■ **Work to complete**:
Render every line of text in the items below as a numbered list, omitting any blank lines.

■ **Records for this task**:
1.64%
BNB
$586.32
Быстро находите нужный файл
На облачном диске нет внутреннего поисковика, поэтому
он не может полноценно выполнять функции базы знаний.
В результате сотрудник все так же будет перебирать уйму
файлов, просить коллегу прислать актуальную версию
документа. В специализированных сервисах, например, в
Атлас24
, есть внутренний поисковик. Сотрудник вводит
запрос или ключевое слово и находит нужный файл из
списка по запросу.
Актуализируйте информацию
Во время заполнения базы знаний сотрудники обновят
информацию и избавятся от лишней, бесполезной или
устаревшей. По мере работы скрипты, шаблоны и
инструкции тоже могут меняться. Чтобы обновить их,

■ **Answer to this problem**:
1. 1.64%
2. BNB
3. $586.32
4. Быстро находите нужный файл
5. На облачном диске нет внутреннего поисковика, поэтому
6. он не может полноценно выполнять функции базы знаний.
7. В результате сотрудник все так же будет перебирать уйму
8. файлов, просить коллегу прислать актуальную версию
9. документа. В специализированных сервисах, например, в
10. Атлас24
11. , есть внутренний поисковик. Сотрудник вводит
12. запрос или ключевое слово и находит нужный файл из
13. списка по запросу.
14. Актуализируйте информацию
15. Во время заполнения базы знаний сотрудники обновят
16. информацию и избавятся от лишней, бесполезной или
17. устаревшей. По мере работы скрипты, шаблоны и
18. инструкции тоже могут меняться. Чтобы обновить их,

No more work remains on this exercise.